I've always found MVC or any flavor of it to be a flawed paradigm. Instead, a separation of APIs, and clients that consume them, is a more pleasant way to work with things that need a view layer. "Controllers" are undefined things. We get frameworks like Rails that encourage spaghetti code placement (and make spaghetti a first class citizen), because the fundamental concept of a controller doesn't make sense.
MVC actually works really well for a HTTP framework like rails, because the separation of input (the controller) and output (the view) fits well when your model is based on request/response.
Rails goes a bit far in pushing for your model to be built around your database-backed data model (but does properly push you to include data integrity and business logic there as well).
Since there is not object classification in rails called Spaghetti, I can't really speak to it being a first class citizen in rails - nor can I guess which of Rails' shortcomings you are referring to.
Even with a client/API separation, your API still has input, output, and business logic - the three components of MVC. An API can benefit from having MVC once it has multiple views; for instance, if you later find you must support different clients utilizing multiple concurrent versions.
In that vein, I consider a framework like Sinatra to be controller-centric - with both the model and view layers being optional and bring-your-own. I've certainly used it as MVC.
I think the OP is probably complaining about people tending to put all of the business logic into the controller. This essentially leads the the controller functions being modular/procedural in nature rather than object oriented. And I think that's what they mean by "spaghetti" -- you have either a big honking function, or you have a whole bunch of functions with no clear place to put them. This is made worse with the strategy of "service objects", which are usually not objects, but rather highly coupled modules of functionality that expose all of the properties in a way that is global to the entire module.

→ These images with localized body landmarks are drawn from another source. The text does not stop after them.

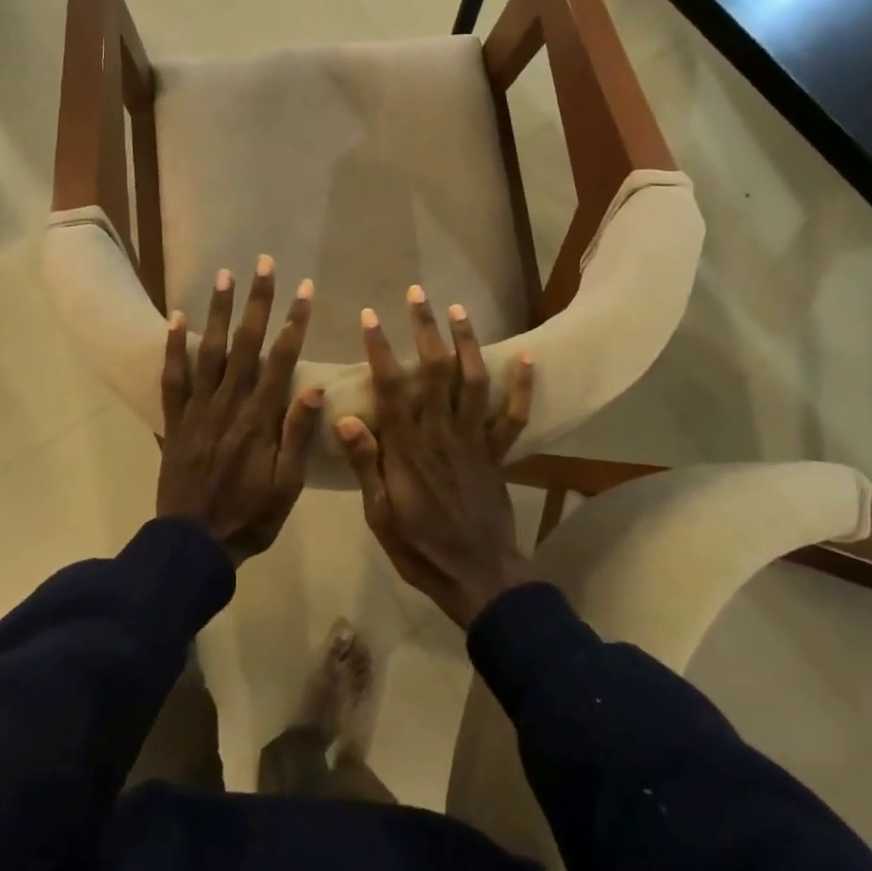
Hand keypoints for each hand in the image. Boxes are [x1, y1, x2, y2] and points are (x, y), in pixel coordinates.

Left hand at [157, 256, 321, 565]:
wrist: (192, 546)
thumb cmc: (249, 518)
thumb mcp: (286, 486)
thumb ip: (296, 436)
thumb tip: (311, 386)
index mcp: (259, 420)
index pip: (281, 360)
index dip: (293, 322)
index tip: (304, 290)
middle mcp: (228, 404)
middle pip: (245, 344)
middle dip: (257, 302)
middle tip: (264, 264)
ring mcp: (197, 410)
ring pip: (209, 351)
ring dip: (218, 312)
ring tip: (225, 276)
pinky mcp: (174, 421)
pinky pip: (172, 378)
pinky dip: (173, 347)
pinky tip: (177, 317)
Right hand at [335, 288, 535, 628]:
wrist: (477, 576)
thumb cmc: (419, 548)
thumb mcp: (379, 514)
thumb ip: (365, 464)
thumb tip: (345, 417)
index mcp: (407, 449)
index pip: (391, 389)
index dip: (380, 349)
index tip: (371, 316)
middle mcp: (441, 434)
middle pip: (434, 372)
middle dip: (425, 329)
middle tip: (417, 294)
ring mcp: (474, 441)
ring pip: (471, 382)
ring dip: (466, 343)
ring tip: (459, 310)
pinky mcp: (498, 453)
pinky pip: (514, 415)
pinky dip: (522, 386)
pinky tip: (526, 356)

However, IMHO the OP is incorrect that the problem is with MVC. The problem is actually with the active record pattern (or, again in IMHO, anti-pattern). In active record, your "model object" has a one to one relationship with the (usually relational) table where you are storing the data. The problem with this is that what makes sense from an OOD perspective does not make sense from a relational perspective. This is why there are entire books written about the problems of object relational mapping.
From a relational perspective, we want to store things in a way that makes the relational calculus cleaner. We want to be able to efficiently store and query the data. From the OOD perspective, we want to increase cohesion for the functionality by grouping common state together. These two goals are usually at odds.
Just like we have a view layer in MVC with respect to the UI, so too do we need a view layer with respect to other kinds of external representations. Probably people don't remember the old, old frameworks where you designed forms graphically for the UI and the system automatically generated C++ code for the "model objects" that could be used to populate those forms. Most people don't know about these because they were an incredibly bad idea that thankfully died out. No sane developer would build their model objects to be one to one relationships with their UI view objects. The same should be true for other representations like the DB layer, or indeed communication layers (serialising model objects so you can ship out the data for a different application is incredibly common, but also incredibly bad). You want view objects to translate the data to and from the model objects.
Once you've done that, then you can design your model objects so that they can sanely calculate your business logic. Your controller object become the thing that they were meant to be in the first place: objects that forward incoming requests on to the model layer and put the result into the view layer.
Rails (at least if you are using ActiveRecord) is just broken. It's not a representation of how MVC should work. It works well enough for some cases, but gradually the stink gets worse and worse until you start asking yourself if there was some advantage to using Rails in the first place.